CALGB 40603 and GeparSixto are important trials looking at the role of carboplatin in patients with triple-negative disease, but I think the story of carboplatin in breast cancer is still evolving. Perhaps in young patients with high-risk disease, one might consider using neoadjuvant carboplatin, but we are awaiting results of the important NSABP B56 trial, which is evaluating the role of carboplatin in the neoadjuvant setting. It is using anthracycline/cyclophosphamide (AC) followed by paclitaxel (T) plus carboplatin, vs AC-T plus carboplatin or the PARP (poly [ADP-ribose] polymerase) inhibitor veliparib. The study is currently enrolling and should help us answer this question.
Sustained Benefit of Neratinib in ExteNET
An unplanned exploratory analysis of 3-year invasive disease–free survival was conducted on the ExteNET population of 2,840 HER2-positive patients who received neratinib for 12 months after chemotherapy and 1 year of trastuzumab.13 The addition of neratinib improved invasive disease–free survival by 2.1%, compared with placebo. Grade 3 diarrhea occurred in about 40% of patients, but this was before the protocol-mandated use of a prophylactic regimen.

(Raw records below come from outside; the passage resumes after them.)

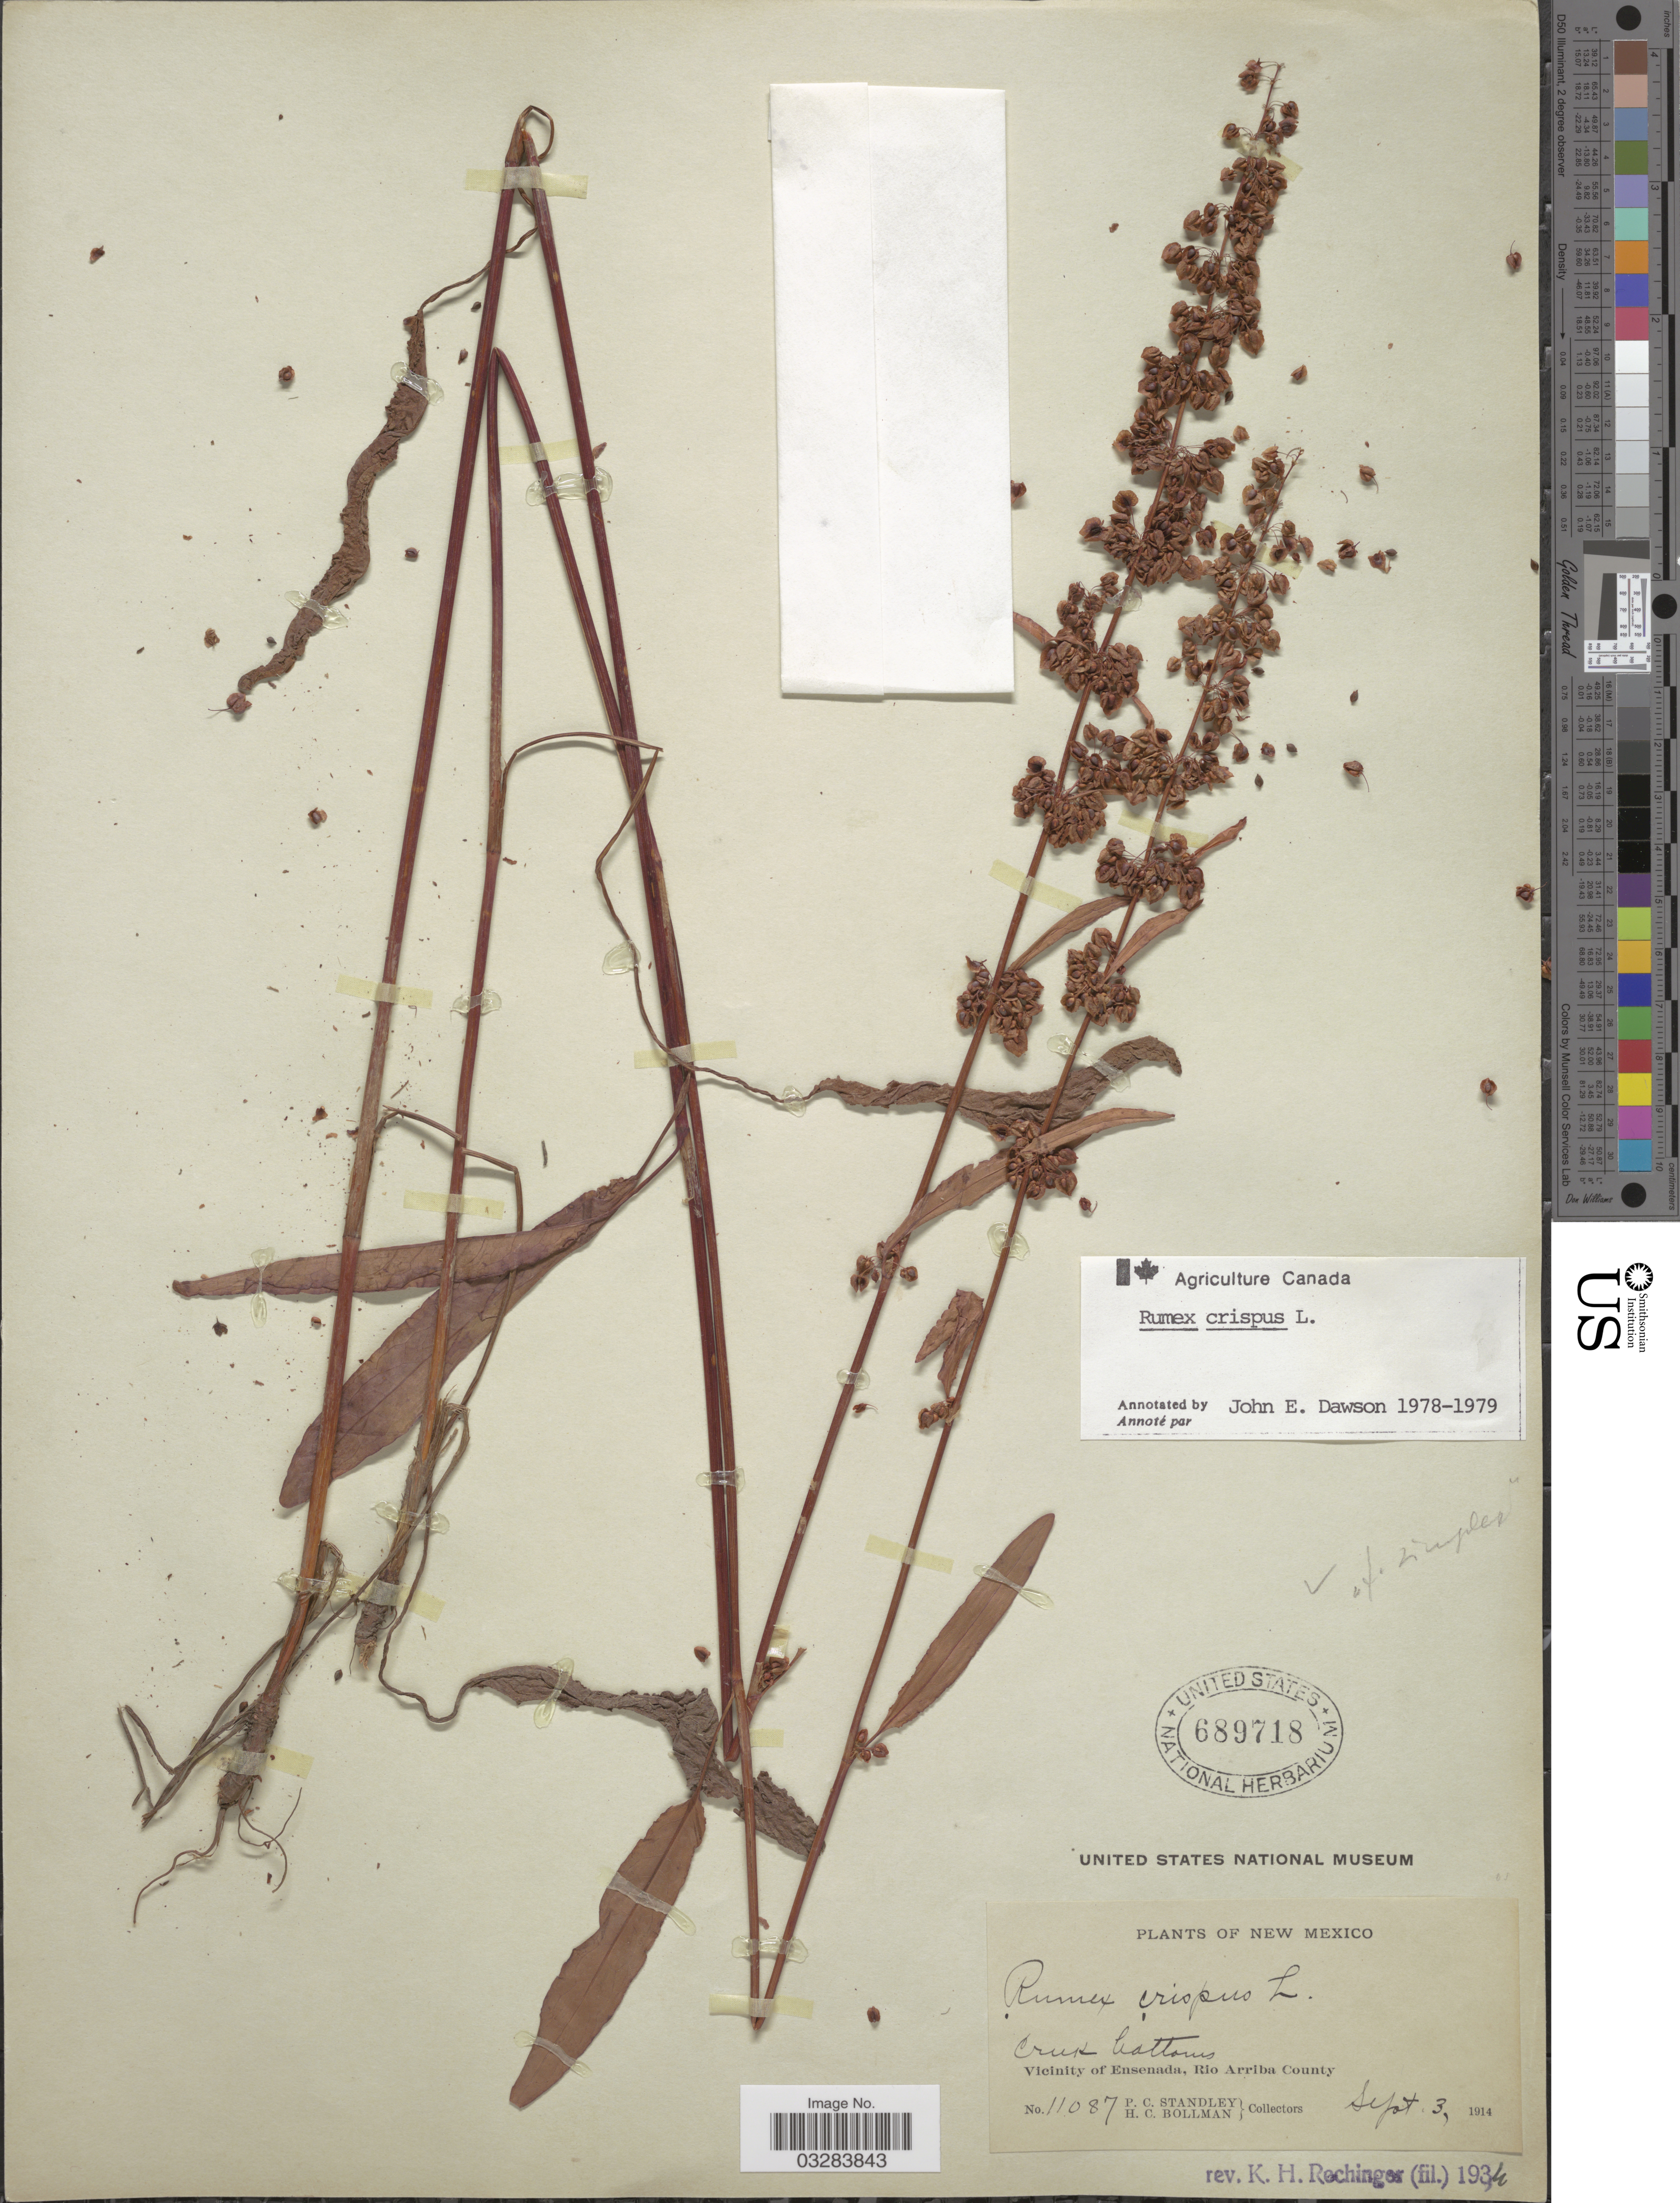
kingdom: Plantae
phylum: Tracheophyta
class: Magnoliopsida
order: Caryophyllales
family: Polygonaceae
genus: Rumex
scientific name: Rumex crispus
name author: L.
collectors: P. C. Standley & H. C. Bollman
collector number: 11087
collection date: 1914-09-03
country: United States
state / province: New Mexico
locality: Vicinity of Ensenada, Rio Arriba County.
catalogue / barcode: US 689718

At 3 years, invasive disease–free survival rates were 90.5% for the neratinib arm and 88.6% in the placebo arm (HR = 0.74; P = .023). In the hormone receptor–positive subgroup, risk was reduced by 43% (P = .003), whereas hormone receptor–negative patients did not significantly benefit. Patients who enrolled within 1 year of trastuzumab and were centrally confirmed to be HER2-positive had an invasive disease–free survival of 92.8% vs 86.7% without the drug (HR = 0.43; P < .001).
Patients received neratinib after completing chemotherapy and 1 year of trastuzumab in the ExteNET trial. This was not an easy study to accrue, due to inclusion criteria and side effects of neratinib. However, the activity of neratinib in patients who received trastuzumab for 1 year is very promising. I think neratinib is a very active anti–HER2-targeted drug. The ongoing trials will help us determine several important things: how to manage the diarrhea effectively, where this drug fits into our armamentarium, and what agents can be used in combination with neratinib. ■
Disclosure: Dr. Abraham reported no potential conflicts of interest.